== Exercise text ==
PostPosted: Sun Sep 17, 2006 12:14 am
by Rockindeano
If Stuart can start all these joke pages, I need to as well.


Little Red Riding Hood is hopping down the trail, when out of nowhere, the Big Bad Wolf jumps out and growls,

"Awww! I'm gonna fuck you!"

Lil Red Riding Hood says, "No you're not, you're gonna stick to the script, and eat me you hairy bastard!"

PostPosted: Sun Sep 17, 2006 1:36 am
by Perry86fan
:lol: :lol: :lol: :lol: :lol:

PostPosted: Sun Sep 17, 2006 2:00 am
by Rockindeano
My joke has givin me a wood. Gotta find the Misses now. :oops:

PostPosted: Sun Sep 17, 2006 2:06 am
by fred_journeyman
If you have sex 365 times in a year and you melted down all the condoms to make a tire, what would you call it?

A fuckin' goodyear!

or this one...

Girls have unique magic tricks; they get wet without water, bleed without injury, and make boneless things hard.

Re: OK

PostPosted: Sun Sep 17, 2006 9:10 am
by sindee67
Rockin'Deano wrote:If Stuart can start all these joke pages, I need to as well.


Little Red Riding Hood is hopping down the trail, when out of nowhere, the Big Bad Wolf jumps out and growls,

"Awww! I'm gonna fuck you!"

Lil Red Riding Hood says, "No you're not, you're gonna stick to the script, and eat me you hairy bastard!"



OMG!!! That IS HILLARIOUS!!!! :twisted:

Re: OK

PostPosted: Sun Sep 17, 2006 11:00 am
by Perry86fan
sindee67 wrote:
Rockin'Deano wrote:If Stuart can start all these joke pages, I need to as well.


Little Red Riding Hood is hopping down the trail, when out of nowhere, the Big Bad Wolf jumps out and growls,

"Awww! I'm gonna fuck you!"

Lil Red Riding Hood says, "No you're not, you're gonna stick to the script, and eat me you hairy bastard!"



OMG!!! That IS HILLARIOUS!!!! :twisted:


ROLL TIDE BABYYYYYYYYYYYYYYYYYYYYY

PostPosted: Sun Sep 17, 2006 11:13 am
by yulog
An old cowboy went to a bar and ordered a drink. As he sat sipping his whiskey, a young lady sat down next to him. She turned to the cowboy and asked, "Are you a real cowboy?" He replied, "Well, I've spent my whole life on the ranch, herding horses, mending fences, and branding cattle, so I guess I am." She said, "I'm a lesbian. I spend my whole day thinking about women. As soon as I get up in the morning, I think about women; when I shower, watch TV, eat, whatever, everything seems to make me think of women." A little while later, a man sat down next to the old cowboy and asked, "Are you a real cowboy?" He replied, "I always thought I was, but I just found out I'm a lesbian".

== Records ==
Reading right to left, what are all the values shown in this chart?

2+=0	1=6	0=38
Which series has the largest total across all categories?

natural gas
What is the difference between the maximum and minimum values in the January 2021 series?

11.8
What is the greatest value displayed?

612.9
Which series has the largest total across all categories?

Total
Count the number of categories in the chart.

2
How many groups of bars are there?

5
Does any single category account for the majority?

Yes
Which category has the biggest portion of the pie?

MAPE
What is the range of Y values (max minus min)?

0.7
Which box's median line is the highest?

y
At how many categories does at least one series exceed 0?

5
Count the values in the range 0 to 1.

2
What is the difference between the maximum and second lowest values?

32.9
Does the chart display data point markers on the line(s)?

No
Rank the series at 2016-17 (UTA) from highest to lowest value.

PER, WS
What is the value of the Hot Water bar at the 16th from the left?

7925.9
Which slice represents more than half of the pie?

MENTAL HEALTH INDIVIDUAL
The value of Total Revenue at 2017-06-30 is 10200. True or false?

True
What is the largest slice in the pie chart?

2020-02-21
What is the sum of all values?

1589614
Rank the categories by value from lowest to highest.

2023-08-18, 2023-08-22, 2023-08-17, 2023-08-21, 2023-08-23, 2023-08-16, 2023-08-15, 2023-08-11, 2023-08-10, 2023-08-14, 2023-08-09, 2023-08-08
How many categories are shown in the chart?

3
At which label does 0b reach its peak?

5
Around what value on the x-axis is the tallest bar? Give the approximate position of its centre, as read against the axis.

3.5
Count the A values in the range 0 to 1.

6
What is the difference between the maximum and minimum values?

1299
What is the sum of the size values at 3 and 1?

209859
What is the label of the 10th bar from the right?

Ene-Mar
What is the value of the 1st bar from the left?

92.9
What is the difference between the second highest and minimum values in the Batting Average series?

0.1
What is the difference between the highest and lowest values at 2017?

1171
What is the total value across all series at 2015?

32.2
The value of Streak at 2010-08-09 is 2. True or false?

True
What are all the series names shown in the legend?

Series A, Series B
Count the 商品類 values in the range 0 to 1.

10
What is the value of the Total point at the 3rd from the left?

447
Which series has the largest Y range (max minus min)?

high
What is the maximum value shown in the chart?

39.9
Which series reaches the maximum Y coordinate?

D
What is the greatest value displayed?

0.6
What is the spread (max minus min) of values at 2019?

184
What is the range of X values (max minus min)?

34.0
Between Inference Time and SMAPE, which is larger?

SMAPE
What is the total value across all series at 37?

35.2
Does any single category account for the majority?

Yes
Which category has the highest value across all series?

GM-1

== Work instruction ==
Carry on the forum thread of jokes, starting right after the last post shown.

== Result of this task ==
Image

PostPosted: Sun Sep 17, 2006 11:52 am
by Deb
Deano??? :lol:

Image

PostPosted: Sun Sep 17, 2006 1:08 pm
by yulog
A man bumps into a woman in a hotel lobby and as he does, his elbow goes into her breast. They are both quite startled. The man turns to her and says, "Ma'am, if your heart is as soft as your breast, I know you'll forgive me." She replies, "If your dick is as hard as your elbow, I'm in room 221."

PostPosted: Sun Sep 17, 2006 1:16 pm
by CatEyes
Rockin'Deano wrote:My joke has givin me a wood. Gotta find the Misses now. :oops:


So looks like you and Lu are into role playing
:wink:

Mazel Tov!!

Cat

PostPosted: Sun Sep 17, 2006 1:17 pm
by CatEyes
strungout wrote:Deano??? :lol:

Image


Taken at a recent Journey concert? :lol:

Cat

PostPosted: Sun Sep 17, 2006 2:28 pm
by yulog
A guy runs into an ex-girlfriend, with whom he didn't have the greatest relationship. "You know, I was with another woman last night, but I was still thinking of you."
"Why, because you miss me?"
"No, because it keeps me from coming too fast."


Image

PostPosted: Sun Sep 17, 2006 10:38 pm
by Perry86fan
yulog wrote:A guy runs into an ex-girlfriend, with whom he didn't have the greatest relationship. "You know, I was with another woman last night, but I was still thinking of you."
"Why, because you miss me?"
"No, because it keeps me from coming too fast."


Image




:lol: :lol: :lol:

PostPosted: Mon Sep 18, 2006 1:31 pm
by Natalie
fred_journeyman wrote:or this one...

Girls have unique magic tricks; they get wet without water, bleed without injury, and make boneless things hard.


You got that right, and you didn't even touch on the whole childbirth thing!